TOTAL TIME: 75 mins (plus a 1 hour refrigeration time)      

MAKES: 8-10 patties

”Black-eyed peas were common fare growing up,  from meat dishes to casseroles to simple bean gravy dishes . So I decided to switch up this lil guy and try out a new way of incorporating it into our diet. 'A Patty' that’s easy to go alongside any mains, or as a quick nutritious snack, or even turn it into a burger- option galore”

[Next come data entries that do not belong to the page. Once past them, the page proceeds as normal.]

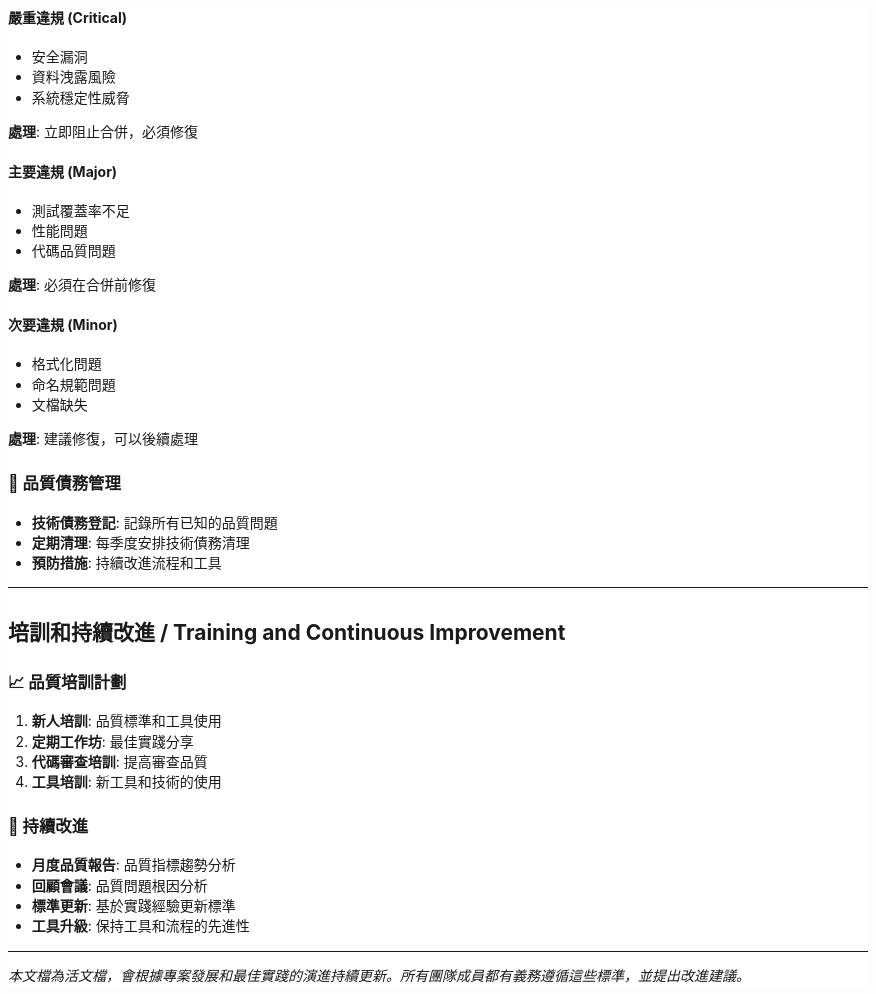 #### 嚴重違規 (Critical)
- 安全漏洞
- 資料洩露風險
- 系統穩定性威脅

**處理**: 立即阻止合併，必須修復

#### 主要違規 (Major)
- 測試覆蓋率不足
- 性能問題
- 代碼品質問題

**處理**: 必須在合併前修復

#### 次要違規 (Minor)
- 格式化問題
- 命名規範問題
- 文檔缺失

**處理**: 建議修復，可以後續處理

### 🚫 品質債務管理

- **技術債務登記**: 記錄所有已知的品質問題
- **定期清理**: 每季度安排技術債務清理
- **預防措施**: 持續改進流程和工具

---

## 培訓和持續改進 / Training and Continuous Improvement

### 📈 品質培訓計劃

1. **新人培訓**: 品質標準和工具使用
2. **定期工作坊**: 最佳實踐分享
3. **代碼審查培訓**: 提高審查品質
4. **工具培訓**: 新工具和技術的使用

### 🔄 持續改進

- **月度品質報告**: 品質指標趨勢分析
- **回顧會議**: 品質問題根因分析
- **標準更新**: 基於實踐經驗更新標準
- **工具升級**: 保持工具和流程的先進性

---

*本文檔為活文檔，會根據專案發展和最佳實踐的演進持續更新。所有團隊成員都有義務遵循這些標準，並提出改進建議。*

  • 2 cups of cooked black-eyed peas**
  • ½ cup of grated zucchini*
  • ½ cup of grated carrot*
  • ½ cup grated potato*
  • ½ cup minced onion
  • 2 cloves of minced garlic
  • 1 green chili finely chopped (optional)
  • 6-7 sprigs of cilantro finely chopped  
  • 1 slice of bread (soak and squeeze) broken into small pieces
  • 1 tbsp. arrowroot powder (1 beaten egg for non-vegans)
  • 1 tbsp. lemon juice
  • 1 tsp. of salt (or to taste)
  • 1-2 cups bread crumbs or fine cornmeal
  • Pepper to taste
  • ¼ tsp. garlic powder
  • ¼ tsp. cayenne pepper
  • ¼ tsp. turmeric powder
  • ½ tsp. cumin powder
  • Vegetable oil to shallow fry

** You can substitute with any favorite bean; black beans are the usual favorite.

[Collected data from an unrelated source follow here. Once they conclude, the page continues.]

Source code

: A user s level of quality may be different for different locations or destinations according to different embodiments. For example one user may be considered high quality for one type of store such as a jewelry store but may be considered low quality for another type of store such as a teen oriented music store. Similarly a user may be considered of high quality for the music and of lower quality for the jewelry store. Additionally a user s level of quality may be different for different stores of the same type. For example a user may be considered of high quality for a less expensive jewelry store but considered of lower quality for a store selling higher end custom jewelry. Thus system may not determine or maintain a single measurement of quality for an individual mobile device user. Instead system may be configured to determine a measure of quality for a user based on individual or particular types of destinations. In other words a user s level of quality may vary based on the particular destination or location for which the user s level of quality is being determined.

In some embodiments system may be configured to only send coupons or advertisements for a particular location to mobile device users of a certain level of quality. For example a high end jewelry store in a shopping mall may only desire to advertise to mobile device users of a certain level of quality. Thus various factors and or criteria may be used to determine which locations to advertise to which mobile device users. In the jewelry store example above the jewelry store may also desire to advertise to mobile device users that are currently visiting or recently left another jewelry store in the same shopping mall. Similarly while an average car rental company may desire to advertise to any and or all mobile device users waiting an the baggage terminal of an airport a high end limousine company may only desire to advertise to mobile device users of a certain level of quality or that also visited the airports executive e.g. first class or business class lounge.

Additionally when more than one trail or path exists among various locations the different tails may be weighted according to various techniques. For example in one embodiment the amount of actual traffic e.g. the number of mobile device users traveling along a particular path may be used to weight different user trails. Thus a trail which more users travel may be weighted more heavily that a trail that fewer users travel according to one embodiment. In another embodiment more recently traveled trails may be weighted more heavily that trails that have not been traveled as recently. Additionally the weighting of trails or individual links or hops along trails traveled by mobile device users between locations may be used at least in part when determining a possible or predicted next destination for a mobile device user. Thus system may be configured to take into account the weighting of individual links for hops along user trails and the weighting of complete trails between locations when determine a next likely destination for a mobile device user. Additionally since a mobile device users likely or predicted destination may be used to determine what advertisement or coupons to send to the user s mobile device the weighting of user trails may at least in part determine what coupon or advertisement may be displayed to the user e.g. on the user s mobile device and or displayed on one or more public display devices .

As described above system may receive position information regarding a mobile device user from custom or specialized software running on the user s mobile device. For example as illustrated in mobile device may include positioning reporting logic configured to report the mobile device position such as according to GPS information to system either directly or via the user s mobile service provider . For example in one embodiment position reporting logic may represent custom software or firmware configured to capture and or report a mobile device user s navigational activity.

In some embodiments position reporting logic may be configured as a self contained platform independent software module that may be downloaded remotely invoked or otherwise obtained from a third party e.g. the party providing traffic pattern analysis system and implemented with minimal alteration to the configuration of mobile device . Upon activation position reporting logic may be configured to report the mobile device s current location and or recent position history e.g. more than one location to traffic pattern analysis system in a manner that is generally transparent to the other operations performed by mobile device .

* You can substitute with grated beets, shredded cabbage or Brussel sprouts, bell peppers etc. You can also add in some greens, especially spinach.

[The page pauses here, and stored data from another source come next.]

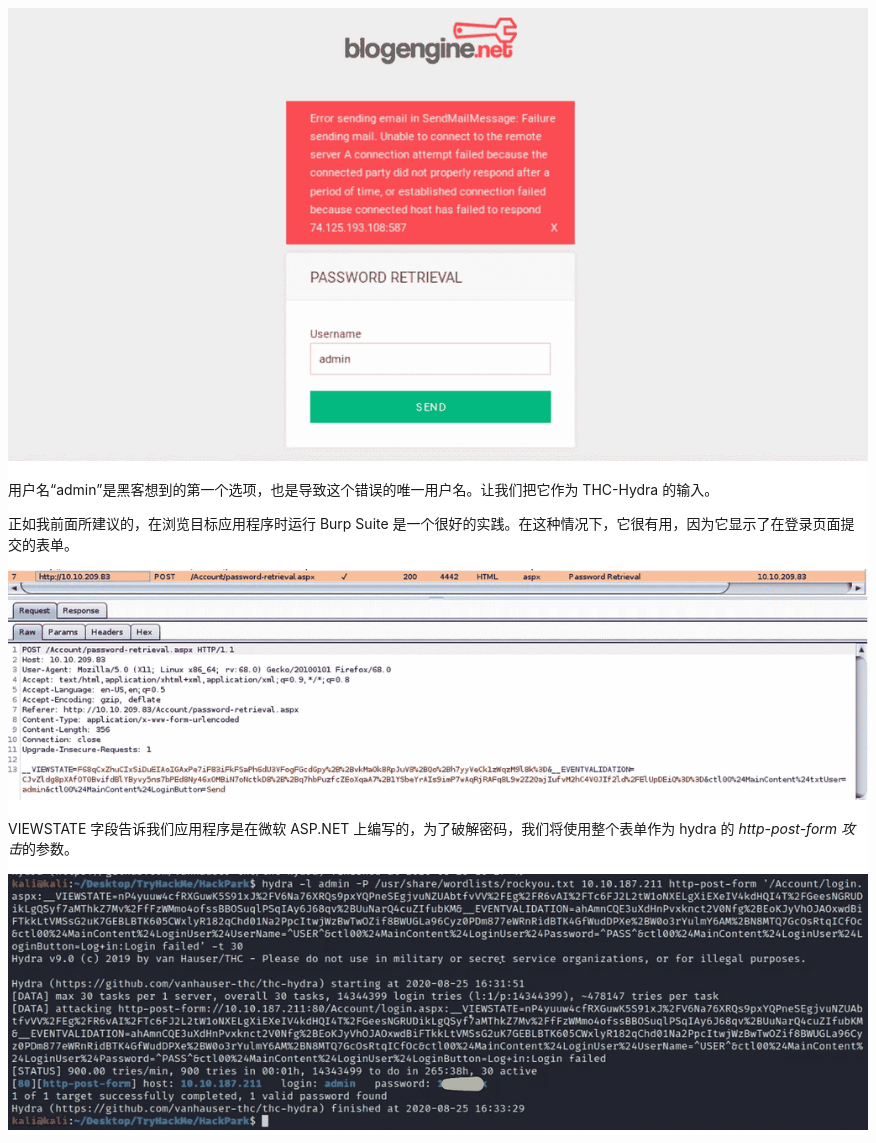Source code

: ![](img/2026cd3650338ba9ed021a471e5a2f90.png)

用户名“admin”是黑客想到的第一个选项，也是导致这个错误的唯一用户名。让我们把它作为 THC-Hydra 的输入。

正如我前面所建议的，在浏览目标应用程序时运行 Burp Suite 是一个很好的实践。在这种情况下，它很有用，因为它显示了在登录页面提交的表单。

![](img/6ce99af3648b5b66df79cdd7415fe328.png)

VIEWSTATE 字段告诉我们应用程序是在微软 ASP.NET 上编写的，为了破解密码，我们将使用整个表单作为 hydra 的 *http-post-form 攻击*的参数。

![](img/ae19492f3de449cc6973c5e8d913dbe0.png)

  • Soak the dried beans overnight (with a few fennel seeds, optional) or at least for 8 hours (this takes care of flatulence that beans are notoriously known for) and then cook them with twice the amount of water, for about 40-45 mins.
  • While the beans are cooking, grate and chop all of your veggies to save on time. Make sure you squeeze out any excess liquid from the veggies using a kitchen towel or muslin cloth so that the batter holds up well and the patties don’t fall apart.
  • Once the beans are cooked, strain them and mash them up. Leave some as whole beans to add some texture.
  • Add in all of the other ingredients and mix together.
  • Scoop handfuls of the mixture and shape into a patti.
  • Gently coat the patti with either bread crumbs or cornmeal and place on a plate.
  • Once all are done, cover with cling wrap or a kitchen towel and refrigerate for at least an hour, before frying or baking them. This step also ensures the patties hold up and don’t fall apart.
  • On medium heat, shallow fry the patties about 6-8 mins on each side.
  • If baking, spray the tray generously with cooking oil and bake at 350 degrees F, for about 10 mins on each side. Cover and bake so that the patties don’t get too dry.
  • Serve warm with some yogurt and cucumber raita and ketchup or turn it into an awesome vegetarian burger with your favorite add ons.


Black-Eyed Peas, sometimes also called cow peas are versatile and can be added to stews, soups, salads and burgers. They are loaded with protein, fiber, vitamin A, folate, magnesium, iron, copper, zinc and selenium. As with all legumes, black-eyed peas are especially good sources of soluble fiber, which helps prevent type 2 diabetes by keeping blood sugar balanced after you eat. Soluble fiber also binds to cholesterol and carries it out of the body.

At all ages, everyone needs folate to produce enough red blood cells to avoid developing anemia. Folate is especially crucial for pregnant women to support the fetus’s developing nervous system needs.

When paired with carrots, broccoli, spinach or a sweet potato, black-eyed peas provide for a vitamin A-rich meal. Your first defense against bacteria and pathogens is your skin and the mucous membranes that line your respiratory and gastrointestinal tracts. Vitamin A must be available to produce mucus and to synthesize the proteins that maintain the integrity of these barriers. White blood cells also depend on vitamin A to function properly.